### Excerpted text

Are growth and income no-load mutual funds right for you?
Investors who are younger will likely look for rapid growth and not care about income from dividends. These type of investors want to make the highest return possible. they are not worrying too much about risk because they have an investment time horizon of twenty to thirty years.
But, there are other investors who are not as risk tolerant. They are somewhat older and they may have a ten or fifteen year investment time horizon.
Your investment time horizon and your risk tolerance are a few of the factors that will determine what are acceptable investments for you.
Diversification and fees and expenses also play a part on how you invest.
When you are older, like me, you probably have a lower risk tolerance than someone who is twenty, thirty or forty years old. That is understandable.
Now that you have retired, or are close to retiring you are looking for investments that keep up with inflation and give you an income. You are worried about having a return as good as a growth stock fund, you prefer less risk.
It is my belief that everyone should have some exposure to the equities markets in their investment portfolio regardless of age. But, you need to be more cautious when you are in your sixties, seventies and older.
You can’t really earn much on CDs or bonds in 2020 with interest rates just barely above zero at the time I am writing this blog post.
Full Disclosure: I am not a bond guy so you won’t see me mention bonds very much on this blog.
As a former mutual fund sales person, I came to myself seeking advice. I asked myself what would be a good no-load mutual investment for myself consisting of stocks rather than bonds, which provides the following:
- some growth
- lower market risk
I did some research to find out what stocks pay good dividends.
In my research, I discovered three good dividend paying stocks.
- Coca Cola
- Proctor and Gamble
Perfect, especially since I want stocks that are well established and not likely to go out of business any time soon.
Next, I conducted a search for what Fidelity mutual funds have Coke and Pepsi in their portfolio. The search results brought up just what I was looking for.
Consumer Staples no-load fund
Let me clarify one thing. Back in the 80s, when I was selling mutual funds, a fund that has the potential for growth and pays out a dividend was classified, or could be classified, as a growth and income fund.
Fidelity actually has a growth and income fund. It only has a two star Morningstar rating compared to three stars for the consumer staples fund. Plus, their growth and income fund can own bonds, which I am not a fan of.
Their actual growth and income fund is not performing as well for 2020 as the Fidelity consumer staples fund I found today. But, over a long period of time it has out performed their consumer staples fund.
I am looking more for safety of principal over capital appreciation, and like I said, no bonds.
I came across a Fidelity no-load consumer staples fund. Everyone buys and uses consumer staples, even in tough times.

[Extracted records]

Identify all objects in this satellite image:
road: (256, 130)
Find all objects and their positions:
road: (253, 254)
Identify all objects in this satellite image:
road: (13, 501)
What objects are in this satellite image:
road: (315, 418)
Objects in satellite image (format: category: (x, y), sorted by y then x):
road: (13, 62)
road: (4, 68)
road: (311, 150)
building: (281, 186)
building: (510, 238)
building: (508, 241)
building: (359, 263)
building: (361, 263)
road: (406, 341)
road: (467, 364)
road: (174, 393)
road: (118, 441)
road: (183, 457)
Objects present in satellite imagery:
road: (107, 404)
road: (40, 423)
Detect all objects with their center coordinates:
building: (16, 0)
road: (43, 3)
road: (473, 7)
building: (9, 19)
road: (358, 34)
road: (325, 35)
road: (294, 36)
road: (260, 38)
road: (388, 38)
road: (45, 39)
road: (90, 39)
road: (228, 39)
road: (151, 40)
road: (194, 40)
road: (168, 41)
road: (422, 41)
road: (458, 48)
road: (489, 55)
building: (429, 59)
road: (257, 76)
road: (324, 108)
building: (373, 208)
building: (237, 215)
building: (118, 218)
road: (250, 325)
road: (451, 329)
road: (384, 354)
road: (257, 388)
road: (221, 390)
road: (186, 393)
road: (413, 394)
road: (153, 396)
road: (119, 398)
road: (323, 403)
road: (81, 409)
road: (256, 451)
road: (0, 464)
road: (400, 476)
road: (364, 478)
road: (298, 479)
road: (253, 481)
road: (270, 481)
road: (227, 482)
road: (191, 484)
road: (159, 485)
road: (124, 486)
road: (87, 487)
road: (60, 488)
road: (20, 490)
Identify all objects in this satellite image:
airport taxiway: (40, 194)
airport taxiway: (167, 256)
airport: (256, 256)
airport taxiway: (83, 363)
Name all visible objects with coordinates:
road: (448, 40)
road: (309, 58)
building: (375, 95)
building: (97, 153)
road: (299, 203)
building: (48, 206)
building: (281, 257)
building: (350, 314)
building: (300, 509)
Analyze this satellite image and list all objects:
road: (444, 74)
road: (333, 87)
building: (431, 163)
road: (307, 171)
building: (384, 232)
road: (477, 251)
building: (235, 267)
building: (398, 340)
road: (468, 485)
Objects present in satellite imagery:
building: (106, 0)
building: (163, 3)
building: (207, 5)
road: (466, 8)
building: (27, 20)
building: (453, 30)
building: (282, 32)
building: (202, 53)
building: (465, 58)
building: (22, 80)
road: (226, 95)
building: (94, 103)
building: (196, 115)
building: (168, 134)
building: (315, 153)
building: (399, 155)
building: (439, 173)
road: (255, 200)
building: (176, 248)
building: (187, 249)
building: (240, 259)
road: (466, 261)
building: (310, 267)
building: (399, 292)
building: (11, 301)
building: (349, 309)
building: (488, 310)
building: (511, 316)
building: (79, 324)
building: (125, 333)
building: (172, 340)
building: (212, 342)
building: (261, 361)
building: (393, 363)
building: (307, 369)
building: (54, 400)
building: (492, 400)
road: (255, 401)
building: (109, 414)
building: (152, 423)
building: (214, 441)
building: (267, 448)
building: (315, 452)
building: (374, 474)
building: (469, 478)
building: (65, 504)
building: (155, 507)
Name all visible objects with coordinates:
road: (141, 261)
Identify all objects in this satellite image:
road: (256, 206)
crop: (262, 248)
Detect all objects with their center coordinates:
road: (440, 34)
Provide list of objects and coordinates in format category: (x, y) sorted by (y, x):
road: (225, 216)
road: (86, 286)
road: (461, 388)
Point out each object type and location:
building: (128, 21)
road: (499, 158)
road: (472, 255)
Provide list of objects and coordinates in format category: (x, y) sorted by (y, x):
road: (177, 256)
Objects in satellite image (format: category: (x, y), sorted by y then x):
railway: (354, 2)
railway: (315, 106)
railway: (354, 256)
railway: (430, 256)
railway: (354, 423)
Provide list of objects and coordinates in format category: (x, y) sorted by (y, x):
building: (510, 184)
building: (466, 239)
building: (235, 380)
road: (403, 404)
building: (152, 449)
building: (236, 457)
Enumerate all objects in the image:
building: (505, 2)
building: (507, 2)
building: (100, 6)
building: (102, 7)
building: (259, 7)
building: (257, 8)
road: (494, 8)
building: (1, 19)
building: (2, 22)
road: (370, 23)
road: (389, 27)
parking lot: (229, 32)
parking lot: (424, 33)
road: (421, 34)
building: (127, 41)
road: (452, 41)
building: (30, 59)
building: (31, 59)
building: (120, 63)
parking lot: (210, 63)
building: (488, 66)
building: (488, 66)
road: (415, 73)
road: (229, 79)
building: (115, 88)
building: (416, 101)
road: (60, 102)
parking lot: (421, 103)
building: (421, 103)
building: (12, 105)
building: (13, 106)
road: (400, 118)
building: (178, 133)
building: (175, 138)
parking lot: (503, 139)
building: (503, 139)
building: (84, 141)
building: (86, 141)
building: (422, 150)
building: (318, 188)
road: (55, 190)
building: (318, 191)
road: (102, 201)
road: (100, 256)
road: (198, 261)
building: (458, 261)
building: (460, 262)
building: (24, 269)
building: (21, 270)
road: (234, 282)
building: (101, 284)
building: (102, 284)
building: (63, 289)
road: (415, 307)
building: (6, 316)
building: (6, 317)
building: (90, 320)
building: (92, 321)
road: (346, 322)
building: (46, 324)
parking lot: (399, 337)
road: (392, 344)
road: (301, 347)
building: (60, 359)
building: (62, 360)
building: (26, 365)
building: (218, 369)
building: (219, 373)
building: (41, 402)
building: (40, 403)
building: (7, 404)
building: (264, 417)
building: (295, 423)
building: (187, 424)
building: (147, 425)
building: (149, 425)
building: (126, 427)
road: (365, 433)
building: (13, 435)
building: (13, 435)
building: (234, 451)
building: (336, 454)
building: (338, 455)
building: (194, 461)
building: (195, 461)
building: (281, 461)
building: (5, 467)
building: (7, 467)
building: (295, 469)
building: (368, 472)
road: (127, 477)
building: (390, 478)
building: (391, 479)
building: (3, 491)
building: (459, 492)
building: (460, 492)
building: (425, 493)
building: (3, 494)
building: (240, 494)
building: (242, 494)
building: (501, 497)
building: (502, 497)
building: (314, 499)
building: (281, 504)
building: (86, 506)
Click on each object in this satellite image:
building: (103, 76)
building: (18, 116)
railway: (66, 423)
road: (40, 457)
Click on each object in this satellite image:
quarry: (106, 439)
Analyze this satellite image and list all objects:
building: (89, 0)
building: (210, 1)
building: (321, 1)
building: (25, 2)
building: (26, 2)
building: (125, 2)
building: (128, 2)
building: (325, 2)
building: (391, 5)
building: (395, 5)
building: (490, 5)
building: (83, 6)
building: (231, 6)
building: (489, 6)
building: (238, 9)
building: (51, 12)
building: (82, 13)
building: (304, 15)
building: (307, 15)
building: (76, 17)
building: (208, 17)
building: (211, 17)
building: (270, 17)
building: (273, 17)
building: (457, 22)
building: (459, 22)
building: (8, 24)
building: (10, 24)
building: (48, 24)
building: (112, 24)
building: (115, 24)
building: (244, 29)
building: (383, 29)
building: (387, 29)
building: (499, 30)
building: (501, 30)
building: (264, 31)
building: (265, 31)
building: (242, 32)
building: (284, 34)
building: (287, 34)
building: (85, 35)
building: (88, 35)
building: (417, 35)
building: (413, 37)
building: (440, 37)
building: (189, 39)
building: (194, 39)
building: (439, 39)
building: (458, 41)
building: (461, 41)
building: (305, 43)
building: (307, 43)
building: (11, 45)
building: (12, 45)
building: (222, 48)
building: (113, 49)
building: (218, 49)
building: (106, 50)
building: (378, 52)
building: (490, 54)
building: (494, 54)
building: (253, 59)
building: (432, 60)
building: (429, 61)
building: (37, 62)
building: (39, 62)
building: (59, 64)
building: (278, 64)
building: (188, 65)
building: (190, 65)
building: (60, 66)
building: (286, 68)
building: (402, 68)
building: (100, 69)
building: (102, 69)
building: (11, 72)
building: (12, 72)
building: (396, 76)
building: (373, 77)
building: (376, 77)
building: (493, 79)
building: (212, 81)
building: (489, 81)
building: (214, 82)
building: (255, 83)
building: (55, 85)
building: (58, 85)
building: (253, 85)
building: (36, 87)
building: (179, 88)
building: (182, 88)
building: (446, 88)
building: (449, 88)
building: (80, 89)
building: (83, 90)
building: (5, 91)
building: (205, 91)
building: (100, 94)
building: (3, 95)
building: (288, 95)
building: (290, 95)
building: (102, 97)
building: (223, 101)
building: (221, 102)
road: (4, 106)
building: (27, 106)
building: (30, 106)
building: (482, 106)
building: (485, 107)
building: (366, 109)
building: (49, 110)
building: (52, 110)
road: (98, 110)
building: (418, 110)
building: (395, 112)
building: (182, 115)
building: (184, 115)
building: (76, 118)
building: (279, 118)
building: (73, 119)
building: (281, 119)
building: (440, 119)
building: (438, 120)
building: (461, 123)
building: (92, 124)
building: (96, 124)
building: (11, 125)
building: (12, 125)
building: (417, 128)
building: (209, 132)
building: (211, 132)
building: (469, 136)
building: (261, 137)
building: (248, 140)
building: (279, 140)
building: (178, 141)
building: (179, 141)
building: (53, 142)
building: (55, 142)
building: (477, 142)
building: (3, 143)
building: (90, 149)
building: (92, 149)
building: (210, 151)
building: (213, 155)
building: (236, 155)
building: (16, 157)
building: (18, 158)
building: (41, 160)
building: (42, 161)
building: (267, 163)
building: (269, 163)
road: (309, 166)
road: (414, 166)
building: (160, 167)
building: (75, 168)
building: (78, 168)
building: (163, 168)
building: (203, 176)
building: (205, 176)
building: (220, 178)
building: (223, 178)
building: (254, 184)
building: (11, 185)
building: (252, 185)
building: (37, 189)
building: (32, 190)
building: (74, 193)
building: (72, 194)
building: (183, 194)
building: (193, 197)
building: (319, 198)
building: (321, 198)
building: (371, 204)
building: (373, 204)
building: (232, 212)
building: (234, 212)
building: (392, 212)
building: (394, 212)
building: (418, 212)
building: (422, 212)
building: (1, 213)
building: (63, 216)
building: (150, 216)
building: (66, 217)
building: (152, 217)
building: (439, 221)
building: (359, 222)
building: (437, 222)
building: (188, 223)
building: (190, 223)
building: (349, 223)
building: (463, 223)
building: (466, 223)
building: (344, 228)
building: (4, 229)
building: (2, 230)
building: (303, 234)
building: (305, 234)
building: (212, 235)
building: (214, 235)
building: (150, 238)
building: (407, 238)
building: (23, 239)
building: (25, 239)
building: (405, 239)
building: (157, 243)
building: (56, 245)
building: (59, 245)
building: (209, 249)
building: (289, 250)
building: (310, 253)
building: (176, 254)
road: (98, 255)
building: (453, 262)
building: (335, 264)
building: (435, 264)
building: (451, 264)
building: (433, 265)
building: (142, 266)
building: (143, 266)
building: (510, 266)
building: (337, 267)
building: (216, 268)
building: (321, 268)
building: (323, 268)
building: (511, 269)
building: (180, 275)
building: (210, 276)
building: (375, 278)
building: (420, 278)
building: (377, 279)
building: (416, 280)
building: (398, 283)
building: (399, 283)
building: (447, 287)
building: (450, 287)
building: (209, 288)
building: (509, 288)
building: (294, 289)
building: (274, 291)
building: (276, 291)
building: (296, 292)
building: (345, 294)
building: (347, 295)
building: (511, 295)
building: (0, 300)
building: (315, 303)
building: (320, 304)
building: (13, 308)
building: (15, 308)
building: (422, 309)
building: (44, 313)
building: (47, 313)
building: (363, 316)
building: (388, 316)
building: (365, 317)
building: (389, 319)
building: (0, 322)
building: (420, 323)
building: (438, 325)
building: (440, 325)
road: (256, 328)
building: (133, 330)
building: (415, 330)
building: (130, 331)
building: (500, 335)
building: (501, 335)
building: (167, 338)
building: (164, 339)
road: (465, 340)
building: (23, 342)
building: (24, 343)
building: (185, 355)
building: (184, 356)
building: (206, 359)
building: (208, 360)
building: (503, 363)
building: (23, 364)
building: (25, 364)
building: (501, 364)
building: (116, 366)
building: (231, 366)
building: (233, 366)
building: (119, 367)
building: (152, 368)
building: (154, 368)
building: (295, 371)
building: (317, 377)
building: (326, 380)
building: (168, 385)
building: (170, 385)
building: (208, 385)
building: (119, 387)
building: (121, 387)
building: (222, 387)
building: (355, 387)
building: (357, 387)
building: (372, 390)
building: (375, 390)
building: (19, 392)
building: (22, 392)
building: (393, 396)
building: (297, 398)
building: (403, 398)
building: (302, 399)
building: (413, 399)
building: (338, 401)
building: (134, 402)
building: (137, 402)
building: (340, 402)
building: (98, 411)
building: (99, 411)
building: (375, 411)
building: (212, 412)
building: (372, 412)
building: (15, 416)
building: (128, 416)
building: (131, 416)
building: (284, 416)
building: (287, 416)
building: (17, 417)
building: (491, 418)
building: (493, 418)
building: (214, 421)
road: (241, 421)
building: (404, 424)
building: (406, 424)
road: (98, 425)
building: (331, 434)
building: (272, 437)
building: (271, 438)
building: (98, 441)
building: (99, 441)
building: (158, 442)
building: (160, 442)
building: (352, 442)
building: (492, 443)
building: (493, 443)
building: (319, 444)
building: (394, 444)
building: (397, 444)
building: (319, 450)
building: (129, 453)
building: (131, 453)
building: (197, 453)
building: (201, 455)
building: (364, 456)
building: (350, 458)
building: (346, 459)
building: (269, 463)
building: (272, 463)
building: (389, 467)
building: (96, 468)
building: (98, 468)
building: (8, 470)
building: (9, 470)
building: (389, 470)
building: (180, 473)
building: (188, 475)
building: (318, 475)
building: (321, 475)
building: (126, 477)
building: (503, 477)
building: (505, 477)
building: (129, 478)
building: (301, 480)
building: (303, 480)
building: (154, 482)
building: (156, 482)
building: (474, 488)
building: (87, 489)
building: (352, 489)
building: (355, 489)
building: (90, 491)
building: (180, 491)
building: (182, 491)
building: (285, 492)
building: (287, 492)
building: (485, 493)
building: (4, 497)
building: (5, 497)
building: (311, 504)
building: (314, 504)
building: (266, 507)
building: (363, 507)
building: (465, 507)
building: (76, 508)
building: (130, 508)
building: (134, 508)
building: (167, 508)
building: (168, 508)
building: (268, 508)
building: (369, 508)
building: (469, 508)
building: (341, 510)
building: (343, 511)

### Task list
A - Name every factor that the blog post on growth and income no-load mutual funds says plays a part in deciding how you invest.
B - Write the next part of the blog post on growth and income no-load mutual funds, picking up after its final sentence.

### Task responses
A -
- Investment time horizon
- Risk tolerance
- Diversification
- Fees and expenses

B -
Just what I was looking for because this fund pays a dividend twice a year, is not heavily invested in higher risk technology stocks, like many of the mutual funds I currently own, and provides some capital appreciation.
Earlier this year I did own the Vanguard Consumer Staples ETF, (Symbol: VDC) but I sold it fairly quickly because I did not like the way it was performing, at that time. I made a small profit. However, the performance of this ETF has improved since the beginning of July.
Although this Fidelity fund I came across only has a Morningstar rating of three, (UPDATE 10-28-2020: this fund is now only rated two stars) stars, I am happy. If I remember correctly, according to Fidelity, this fund is only down something like 1.95% Y-T-D, as of the date of this blog post.
Most funds are down much more right now than this consumer staples fund. The trade off is well worth it to me because I like less volatility along with good dividend payouts.
UPDATE: Since I originally wrote this blog post, I found a Fidelity fund that pays a dividend four time a year, rather than twice a year. This equity income fund is rated four stars by Morningstar.
I moved my money out of the growth and income fund and into the equity income fund.
For me, the main differences between these two funds besides the star rating is that the equity income fund has an above average return while the growth and income portfolio fund is performing below average according to the Fidelity website.
To be fair, let me also say this. According to Fidelity, over the past three, five and ten years, the growth and income fund is worth more than the value of the equity income fund.
In other words, had you invested in both funds on the exact same date, with the same amount of money, the growth and income fund would be worth more over the long term.
As of 10-27-2020, over the past ten years, the growth and income portfolio fund is worth $29,012 compared to $24,023. The growth and income portfolio fund has been out performing the equity income fund over the past three, five and ten years.
The 30 day yield for the growth and income fund is also a tiny bit better as shown below.
Growth and income portfolio fund: YTD -8.16%, 1 year +2.27%, 3 years +5.04%, 5 years + 9.44%, 10 years +11.24%, as of the market close on 10-27-2020. The thirty day yield for this fund, as of 9-30-2020 is 2.10%.
Equity income fund: YTD -7.16%, 1 year -0.59%, 3 years +4.41%, 5 years +8.61%, 10 years +9.16%, as of the market close on 10-27-2020. The thirty day yield for this fund is 2.06%, as of 9-30-2020.
NOTE: The markets were down sharply at the close today, and I wrote this update before the markets closed.
I would say that the main reason that I switched from one fund to the other is because I would rather have a dividend payment every three months from the equity income fund rather than every six months with the growth and income portfolio fund.
PLUS, although the return may be higher with the growth and income portfolio fund, my risk tolerance is lower than it would be if I was ten or fifteen years younger.
End of 10-28-2020 update to this blog post.
Dividend payouts are never guaranteed and past dividend payments should not be an indication of future dividend payouts.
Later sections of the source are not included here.